*updated 7/20/15 after finding more ways people write CASRN or create fake CASRN that will sneak through my original macro*
I wrote a simple and fairly short SAS macro to validate CAS Registry Numbers. I have gotten enough free SAS advice and a few macros from various internet sources, so I thought it only fair to share this if it of use to anyone. Hopefully the comments give ample information about what input is needed and what the output is. The macro will catch an invalid CAS RN if it is
- too long
- too short
- has all 0’s
- does not return the correct check digit based on CAS calculation
Information about proper CAS RNs can be found from ACS who produce CAS RNs. Contact me if you have questions about the macro or find an error with it.

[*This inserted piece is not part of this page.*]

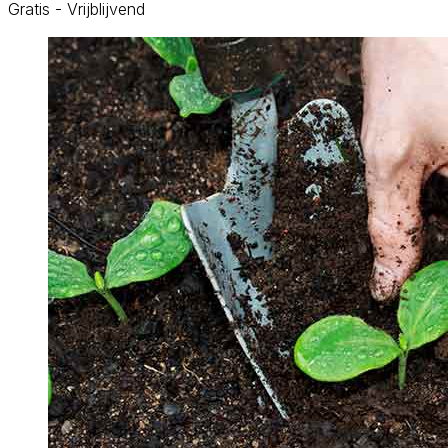
Gratis - Vrijblijvend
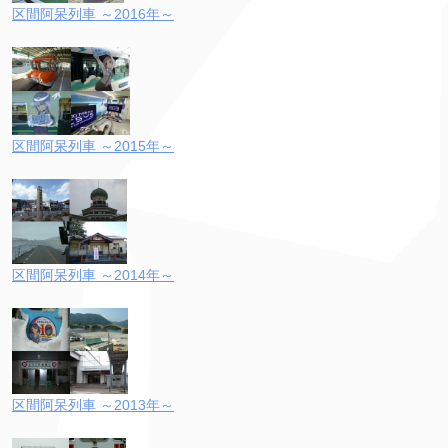
区間阿呆列車 ～2016年～
区間阿呆列車 ～2015年～
区間阿呆列車 ～2014年～
区間阿呆列車 ～2013年～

*macro to determine if a CAS number is a valid CAS number;
*input is name of dataset to be examined where CAS numbers have variable name CAS_number;
*returns valid = 1 if CAS is valid and valid = 0 if invalid CAS;
*returns character variable CAS which will be CAS number with hyphens and no leading 0s;
%macro CASnumber_check(CAS_dataset);
data &CAS_dataset (drop = CAS_num CASlength R N1-N9 QR Q Rcheck j);
length CAS_num $ 10;
set &CAS_dataset;
*give CAS numbers with alphabet characters or that are blank a 00-00 CAS number;
if CAS_number = “” then CAS_number = “00-00”;
if anyalpha(CAS_number) ne 0 then CAS_number = “00-00”;
*determine if CAS is numeric or character variable;
CAS_vartype = vtype(CAS_number);
*if CAS is numeric, converts it to character;
if CAS_vartype = “N” then CAS_num = STRIP(PUT(CAS_number, 8.));
*if CAS is character, removes all non-numeric characters;
if CAS_vartype = “C” then CAS_num = compress(CAS_number,,”kd”);
*breaks CAS number apart into digits;
CASlength = length(CAS_num);
R = input(substr(CAS_num,length(CAS_num)),8.);
QR = 0;
array N_(9) N1 – N9;
do j = 1 to 9;
if CASlength > j then N_(j) = input(substr(CAS_num,CASlength-j,1),8.);
else N_(j) = 0;
QR = QR + N_(j)*j;
end;
Q = int(QR/10);
Rcheck = QR – Q*10;
*checks on validity of CAS based on check digit and length;
if Rcheck = R then valid = 1; else valid = 0;
if N9 = 0
then if N8 = 0
then if N7 = 0
then if N6 = 0
then if N5 = 0
then if N4 = 0 then valid = 0;
if CASlength < 5 then valid = 0;
if CASlength > 10 then valid = 0;
*builds character variable called CAS with no leading 0s;
if N9 ~= 0 then CAS = cats(N9,N8,N7,N6,N5,N4,N3,”-“,N2,N1,”-“,R);
else if N8 ~= 0 then CAS = cats(N8,N7,N6,N5,N4,N3,”-“,N2,N1,”-“,R);
else if N7 ~= 0 then CAS = cats(N7,N6,N5,N4,N3,”-“,N2,N1,”-“,R);
else if N6 ~= 0 then CAS = cats(N6,N5,N4,N3,”-“,N2,N1,”-“,R);
else if N5 ~= 0 then CAS = cats(N5,N4,N3,”-“,N2,N1,”-“,R);
else CAS = cats(N4,N3,”-“,N2,N1,”-“,R);
run;
%mend CASnumber_check;